In District 11, which covers parts of Tarrant and Parker counties, Republican incumbent Pat Hardy, first elected in 2002, won reelection, beating Democrat Luis Miguel Sifuentes. Going into the primaries last spring and the general election Tuesday night, Hardy made it a priority to get critical race theory and The New York Times’ Pulitzer Prize-winning 1619 Project out of classrooms. Current law already prohibits teaching about the 1619 Project.
Another Republican incumbent, Matt Robinson of District 7, which covers part of the Gulf Coast, did not run because he felt he couldn’t beat challenger Julie Pickren, who made critical race theory a central part of her campaign. Pickren beat Democrat Dan Hochman, whom Robinson endorsed. Pickren is a former Alvin Independent School District board member. After it was reported that Pickren traveled to Washington, D.C., to attend the Jan. 6, 2021, rally staged by former President Donald Trump in which he falsely stated the election had been stolen, she lost reelection to the Alvin ISD board of trustees.
The new state education board will have a large influence over potential changes to the social studies curriculum in the state’s more than 8,000 public schools. Before the elections, the State Board of Education decided to delay updating the statewide social studies curriculum standards until at least 2025.
The board’s decision came after conservative lawmakers and parents testified that the proposed updates were influenced by critical race theory and didn’t include enough "American exceptionalism" or Christianity.
Board members like Republicans Will Hickman and Pam Little deny that they were pressured to delay the overhaul of the social studies curriculum.
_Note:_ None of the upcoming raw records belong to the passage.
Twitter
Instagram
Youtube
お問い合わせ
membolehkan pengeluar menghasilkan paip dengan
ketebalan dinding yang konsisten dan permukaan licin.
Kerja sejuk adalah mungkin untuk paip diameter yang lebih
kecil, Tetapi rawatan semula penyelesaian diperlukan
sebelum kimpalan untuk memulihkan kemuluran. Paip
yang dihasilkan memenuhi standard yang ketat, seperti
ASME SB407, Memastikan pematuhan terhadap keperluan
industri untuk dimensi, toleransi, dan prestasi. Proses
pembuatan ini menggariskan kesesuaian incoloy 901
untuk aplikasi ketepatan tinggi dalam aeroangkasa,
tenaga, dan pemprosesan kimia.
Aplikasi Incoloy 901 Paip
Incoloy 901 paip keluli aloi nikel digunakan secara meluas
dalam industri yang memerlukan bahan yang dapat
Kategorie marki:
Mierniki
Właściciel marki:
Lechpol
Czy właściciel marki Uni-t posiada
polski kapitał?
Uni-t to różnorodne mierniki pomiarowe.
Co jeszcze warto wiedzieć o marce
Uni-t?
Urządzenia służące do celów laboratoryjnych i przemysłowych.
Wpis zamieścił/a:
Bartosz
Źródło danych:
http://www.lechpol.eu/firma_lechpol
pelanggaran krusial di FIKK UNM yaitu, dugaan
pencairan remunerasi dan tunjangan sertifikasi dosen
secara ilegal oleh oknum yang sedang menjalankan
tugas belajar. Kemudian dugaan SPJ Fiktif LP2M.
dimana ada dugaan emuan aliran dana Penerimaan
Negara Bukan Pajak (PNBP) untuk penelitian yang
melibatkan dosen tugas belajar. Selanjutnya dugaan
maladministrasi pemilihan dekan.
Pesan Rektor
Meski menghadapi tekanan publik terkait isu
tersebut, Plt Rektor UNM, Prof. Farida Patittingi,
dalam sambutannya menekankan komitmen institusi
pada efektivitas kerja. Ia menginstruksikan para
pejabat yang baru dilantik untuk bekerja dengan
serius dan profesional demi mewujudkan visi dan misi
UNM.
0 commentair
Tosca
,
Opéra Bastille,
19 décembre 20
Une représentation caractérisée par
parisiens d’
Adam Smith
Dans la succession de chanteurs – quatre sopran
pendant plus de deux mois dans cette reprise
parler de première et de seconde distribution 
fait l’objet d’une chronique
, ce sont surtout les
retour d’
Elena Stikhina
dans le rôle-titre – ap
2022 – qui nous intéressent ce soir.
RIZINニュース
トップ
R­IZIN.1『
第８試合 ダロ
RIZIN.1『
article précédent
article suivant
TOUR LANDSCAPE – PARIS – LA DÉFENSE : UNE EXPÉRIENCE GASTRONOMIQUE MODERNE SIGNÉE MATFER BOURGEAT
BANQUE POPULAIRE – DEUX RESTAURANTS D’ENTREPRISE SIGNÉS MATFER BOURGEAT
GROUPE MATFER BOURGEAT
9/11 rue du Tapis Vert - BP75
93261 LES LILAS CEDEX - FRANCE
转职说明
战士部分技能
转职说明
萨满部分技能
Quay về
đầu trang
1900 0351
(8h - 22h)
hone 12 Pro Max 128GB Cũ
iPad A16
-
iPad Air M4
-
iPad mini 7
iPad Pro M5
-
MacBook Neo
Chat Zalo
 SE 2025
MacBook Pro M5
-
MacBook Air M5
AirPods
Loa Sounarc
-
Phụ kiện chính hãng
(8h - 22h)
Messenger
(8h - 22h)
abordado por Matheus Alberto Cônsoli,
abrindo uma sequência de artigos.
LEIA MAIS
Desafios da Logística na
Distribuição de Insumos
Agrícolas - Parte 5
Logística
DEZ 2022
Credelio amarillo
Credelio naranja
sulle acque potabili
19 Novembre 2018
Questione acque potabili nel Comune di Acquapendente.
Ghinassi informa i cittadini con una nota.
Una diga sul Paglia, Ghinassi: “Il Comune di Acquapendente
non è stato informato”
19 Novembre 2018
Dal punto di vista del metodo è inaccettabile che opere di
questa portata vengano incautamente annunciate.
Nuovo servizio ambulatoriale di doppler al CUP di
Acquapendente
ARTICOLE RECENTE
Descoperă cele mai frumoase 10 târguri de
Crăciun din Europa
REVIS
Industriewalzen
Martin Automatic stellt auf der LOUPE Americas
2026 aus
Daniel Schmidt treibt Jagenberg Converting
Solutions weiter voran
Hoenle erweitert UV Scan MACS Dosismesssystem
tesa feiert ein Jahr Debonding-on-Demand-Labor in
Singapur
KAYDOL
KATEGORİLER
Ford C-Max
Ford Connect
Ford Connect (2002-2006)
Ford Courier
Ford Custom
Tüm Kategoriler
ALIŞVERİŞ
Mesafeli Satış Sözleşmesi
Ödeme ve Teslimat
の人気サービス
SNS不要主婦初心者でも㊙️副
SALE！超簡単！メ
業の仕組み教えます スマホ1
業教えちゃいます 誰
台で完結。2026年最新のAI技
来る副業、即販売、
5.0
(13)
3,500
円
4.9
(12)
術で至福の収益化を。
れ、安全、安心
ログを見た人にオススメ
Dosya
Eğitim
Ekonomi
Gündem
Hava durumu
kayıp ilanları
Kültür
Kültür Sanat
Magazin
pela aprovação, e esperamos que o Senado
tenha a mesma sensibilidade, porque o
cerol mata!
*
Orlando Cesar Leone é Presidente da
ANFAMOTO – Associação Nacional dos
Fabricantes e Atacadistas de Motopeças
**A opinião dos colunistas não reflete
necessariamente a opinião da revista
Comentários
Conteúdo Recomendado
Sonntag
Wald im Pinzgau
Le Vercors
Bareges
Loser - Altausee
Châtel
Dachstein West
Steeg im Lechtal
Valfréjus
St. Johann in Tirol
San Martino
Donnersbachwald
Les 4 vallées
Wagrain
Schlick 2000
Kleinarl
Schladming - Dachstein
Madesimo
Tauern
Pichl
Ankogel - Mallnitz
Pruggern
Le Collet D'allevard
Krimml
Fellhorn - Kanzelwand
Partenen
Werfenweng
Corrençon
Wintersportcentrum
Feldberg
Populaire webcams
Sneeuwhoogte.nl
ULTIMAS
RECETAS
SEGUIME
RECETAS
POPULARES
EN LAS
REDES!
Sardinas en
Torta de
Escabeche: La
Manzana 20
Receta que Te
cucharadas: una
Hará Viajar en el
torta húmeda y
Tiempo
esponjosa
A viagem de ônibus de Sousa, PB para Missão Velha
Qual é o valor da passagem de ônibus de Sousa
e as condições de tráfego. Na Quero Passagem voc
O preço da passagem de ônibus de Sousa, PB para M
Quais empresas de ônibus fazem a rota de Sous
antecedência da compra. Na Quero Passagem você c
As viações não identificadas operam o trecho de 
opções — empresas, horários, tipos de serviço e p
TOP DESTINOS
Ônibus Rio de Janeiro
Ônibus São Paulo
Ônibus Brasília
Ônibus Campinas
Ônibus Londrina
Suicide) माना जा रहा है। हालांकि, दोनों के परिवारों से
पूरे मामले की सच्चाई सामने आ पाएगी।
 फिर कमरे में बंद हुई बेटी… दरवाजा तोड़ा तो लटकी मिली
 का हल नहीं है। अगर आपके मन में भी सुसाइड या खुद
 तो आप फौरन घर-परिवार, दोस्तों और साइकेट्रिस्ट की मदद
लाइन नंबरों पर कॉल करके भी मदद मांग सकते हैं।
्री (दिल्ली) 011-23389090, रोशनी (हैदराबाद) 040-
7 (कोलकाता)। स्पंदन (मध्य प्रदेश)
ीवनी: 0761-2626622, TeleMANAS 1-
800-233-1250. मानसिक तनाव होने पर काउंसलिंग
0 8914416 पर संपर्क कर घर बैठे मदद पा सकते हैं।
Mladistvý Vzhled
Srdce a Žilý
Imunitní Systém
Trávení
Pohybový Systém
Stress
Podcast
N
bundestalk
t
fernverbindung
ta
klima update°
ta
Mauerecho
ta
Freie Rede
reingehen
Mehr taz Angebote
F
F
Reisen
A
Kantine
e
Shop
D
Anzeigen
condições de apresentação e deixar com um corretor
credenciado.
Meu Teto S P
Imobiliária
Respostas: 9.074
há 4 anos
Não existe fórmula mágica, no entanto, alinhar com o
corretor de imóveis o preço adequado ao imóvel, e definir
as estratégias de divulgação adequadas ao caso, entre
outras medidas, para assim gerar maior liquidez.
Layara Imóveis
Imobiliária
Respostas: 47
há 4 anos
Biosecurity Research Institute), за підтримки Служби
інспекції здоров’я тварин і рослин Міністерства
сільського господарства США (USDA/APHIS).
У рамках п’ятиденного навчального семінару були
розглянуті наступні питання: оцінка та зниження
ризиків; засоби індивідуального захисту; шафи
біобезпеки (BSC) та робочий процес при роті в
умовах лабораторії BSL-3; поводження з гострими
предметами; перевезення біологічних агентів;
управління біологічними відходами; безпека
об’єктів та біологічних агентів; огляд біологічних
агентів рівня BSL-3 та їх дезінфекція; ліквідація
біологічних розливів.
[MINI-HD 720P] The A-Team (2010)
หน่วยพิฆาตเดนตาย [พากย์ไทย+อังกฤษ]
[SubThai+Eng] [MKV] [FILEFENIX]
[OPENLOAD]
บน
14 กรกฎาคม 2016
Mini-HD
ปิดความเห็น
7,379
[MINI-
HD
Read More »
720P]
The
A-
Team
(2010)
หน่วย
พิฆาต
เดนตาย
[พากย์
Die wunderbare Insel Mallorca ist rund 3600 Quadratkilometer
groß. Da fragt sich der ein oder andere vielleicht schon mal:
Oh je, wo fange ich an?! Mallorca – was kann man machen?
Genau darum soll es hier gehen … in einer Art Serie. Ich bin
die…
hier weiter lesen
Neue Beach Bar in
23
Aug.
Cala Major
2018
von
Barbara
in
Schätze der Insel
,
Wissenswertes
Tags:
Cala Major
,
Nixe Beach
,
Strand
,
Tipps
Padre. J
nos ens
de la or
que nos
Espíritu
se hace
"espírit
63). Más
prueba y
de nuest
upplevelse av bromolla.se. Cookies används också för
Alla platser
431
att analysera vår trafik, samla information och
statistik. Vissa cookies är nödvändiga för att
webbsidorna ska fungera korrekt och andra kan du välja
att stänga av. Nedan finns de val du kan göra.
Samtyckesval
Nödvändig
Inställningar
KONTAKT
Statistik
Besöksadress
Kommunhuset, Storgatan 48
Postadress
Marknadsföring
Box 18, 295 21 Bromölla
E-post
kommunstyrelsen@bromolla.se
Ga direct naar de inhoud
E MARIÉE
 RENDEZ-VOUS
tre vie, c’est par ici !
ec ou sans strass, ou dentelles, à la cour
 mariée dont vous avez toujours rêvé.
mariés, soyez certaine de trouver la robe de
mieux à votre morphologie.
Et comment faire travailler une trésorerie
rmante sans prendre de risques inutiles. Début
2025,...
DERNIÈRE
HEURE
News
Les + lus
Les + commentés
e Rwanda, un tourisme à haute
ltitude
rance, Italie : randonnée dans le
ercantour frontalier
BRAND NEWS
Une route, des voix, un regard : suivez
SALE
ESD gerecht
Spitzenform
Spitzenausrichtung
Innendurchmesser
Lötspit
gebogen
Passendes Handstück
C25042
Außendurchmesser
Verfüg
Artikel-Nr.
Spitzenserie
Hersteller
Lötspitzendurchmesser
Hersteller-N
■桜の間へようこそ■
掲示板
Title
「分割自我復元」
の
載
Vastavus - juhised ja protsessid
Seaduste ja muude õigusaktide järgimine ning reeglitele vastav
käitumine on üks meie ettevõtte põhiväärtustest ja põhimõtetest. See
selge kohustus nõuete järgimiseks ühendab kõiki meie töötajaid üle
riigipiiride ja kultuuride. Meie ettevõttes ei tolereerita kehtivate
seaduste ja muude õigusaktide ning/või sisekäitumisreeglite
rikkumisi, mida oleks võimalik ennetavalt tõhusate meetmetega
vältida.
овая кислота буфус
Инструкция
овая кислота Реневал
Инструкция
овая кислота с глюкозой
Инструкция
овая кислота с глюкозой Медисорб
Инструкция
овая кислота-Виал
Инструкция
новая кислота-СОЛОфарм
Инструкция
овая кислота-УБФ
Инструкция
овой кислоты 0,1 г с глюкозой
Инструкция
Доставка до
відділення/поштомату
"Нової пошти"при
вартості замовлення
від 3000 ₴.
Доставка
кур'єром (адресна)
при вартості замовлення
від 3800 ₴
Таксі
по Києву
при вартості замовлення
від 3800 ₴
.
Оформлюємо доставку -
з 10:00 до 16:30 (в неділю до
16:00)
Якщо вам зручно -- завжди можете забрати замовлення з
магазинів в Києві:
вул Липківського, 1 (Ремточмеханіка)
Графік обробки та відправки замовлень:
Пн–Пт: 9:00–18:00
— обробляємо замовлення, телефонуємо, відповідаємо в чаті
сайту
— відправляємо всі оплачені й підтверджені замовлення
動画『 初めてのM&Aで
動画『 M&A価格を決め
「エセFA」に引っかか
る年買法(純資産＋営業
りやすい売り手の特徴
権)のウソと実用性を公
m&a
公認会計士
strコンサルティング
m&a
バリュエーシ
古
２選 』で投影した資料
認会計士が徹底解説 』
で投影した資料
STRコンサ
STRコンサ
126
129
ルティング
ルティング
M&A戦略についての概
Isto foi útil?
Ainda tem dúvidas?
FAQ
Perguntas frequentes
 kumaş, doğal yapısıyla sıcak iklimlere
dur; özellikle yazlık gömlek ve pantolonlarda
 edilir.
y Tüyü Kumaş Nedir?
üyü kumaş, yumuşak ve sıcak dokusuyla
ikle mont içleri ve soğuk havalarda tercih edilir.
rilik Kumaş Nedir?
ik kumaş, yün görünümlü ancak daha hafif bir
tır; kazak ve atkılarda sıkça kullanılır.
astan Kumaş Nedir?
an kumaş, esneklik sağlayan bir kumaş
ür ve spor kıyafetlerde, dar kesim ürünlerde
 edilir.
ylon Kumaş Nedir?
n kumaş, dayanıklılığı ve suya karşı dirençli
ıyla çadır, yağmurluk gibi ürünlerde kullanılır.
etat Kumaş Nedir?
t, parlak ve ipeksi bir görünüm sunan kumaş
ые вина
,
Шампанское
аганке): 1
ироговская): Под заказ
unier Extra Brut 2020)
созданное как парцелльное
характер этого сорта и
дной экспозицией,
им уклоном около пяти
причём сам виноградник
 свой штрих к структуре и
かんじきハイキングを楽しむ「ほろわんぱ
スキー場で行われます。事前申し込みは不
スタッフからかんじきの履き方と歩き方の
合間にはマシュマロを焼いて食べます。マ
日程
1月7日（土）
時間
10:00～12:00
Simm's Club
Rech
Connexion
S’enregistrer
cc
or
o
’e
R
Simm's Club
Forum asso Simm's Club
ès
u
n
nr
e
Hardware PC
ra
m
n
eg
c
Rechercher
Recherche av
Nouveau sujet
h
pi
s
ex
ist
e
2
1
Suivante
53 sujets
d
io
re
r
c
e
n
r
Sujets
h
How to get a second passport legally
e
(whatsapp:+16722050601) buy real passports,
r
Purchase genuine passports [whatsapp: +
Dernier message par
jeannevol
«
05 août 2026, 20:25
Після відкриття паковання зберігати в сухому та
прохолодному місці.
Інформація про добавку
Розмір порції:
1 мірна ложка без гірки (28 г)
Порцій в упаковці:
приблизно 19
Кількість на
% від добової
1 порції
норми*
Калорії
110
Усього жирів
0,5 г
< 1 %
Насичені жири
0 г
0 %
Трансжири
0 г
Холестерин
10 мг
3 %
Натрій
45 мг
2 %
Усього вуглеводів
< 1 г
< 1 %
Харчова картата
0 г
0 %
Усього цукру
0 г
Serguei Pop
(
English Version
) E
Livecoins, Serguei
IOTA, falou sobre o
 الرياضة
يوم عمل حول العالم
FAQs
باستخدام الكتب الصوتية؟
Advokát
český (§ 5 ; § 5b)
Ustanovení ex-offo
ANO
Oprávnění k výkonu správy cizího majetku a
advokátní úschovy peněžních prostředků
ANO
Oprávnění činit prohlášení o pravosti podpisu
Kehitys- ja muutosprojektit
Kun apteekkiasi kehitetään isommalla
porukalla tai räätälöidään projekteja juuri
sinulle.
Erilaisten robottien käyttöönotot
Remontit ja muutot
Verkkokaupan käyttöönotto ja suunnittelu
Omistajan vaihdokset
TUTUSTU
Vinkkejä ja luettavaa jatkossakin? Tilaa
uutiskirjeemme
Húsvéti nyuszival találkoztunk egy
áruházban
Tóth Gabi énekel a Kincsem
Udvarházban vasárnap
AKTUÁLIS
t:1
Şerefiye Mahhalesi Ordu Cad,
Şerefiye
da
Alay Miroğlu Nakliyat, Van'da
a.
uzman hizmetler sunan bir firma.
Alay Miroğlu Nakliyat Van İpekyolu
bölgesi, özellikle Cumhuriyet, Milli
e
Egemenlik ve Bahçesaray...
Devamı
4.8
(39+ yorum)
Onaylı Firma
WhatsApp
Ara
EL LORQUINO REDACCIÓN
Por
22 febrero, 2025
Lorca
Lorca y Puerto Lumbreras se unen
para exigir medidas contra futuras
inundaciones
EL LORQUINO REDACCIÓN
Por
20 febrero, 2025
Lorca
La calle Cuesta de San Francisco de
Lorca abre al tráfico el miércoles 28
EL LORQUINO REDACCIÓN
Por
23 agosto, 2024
Instead, they said they felt some of the content proposed was not age-appropriate and they wanted to keep the current course schedule of requiring Texas history in the fourth and seventh grades. The proposals before the board this summer would have eliminated the current schedule. Hickman won reelection in District 6, covering parts of the Houston area, and Little won reelection in District 12, covering parts of North Texas.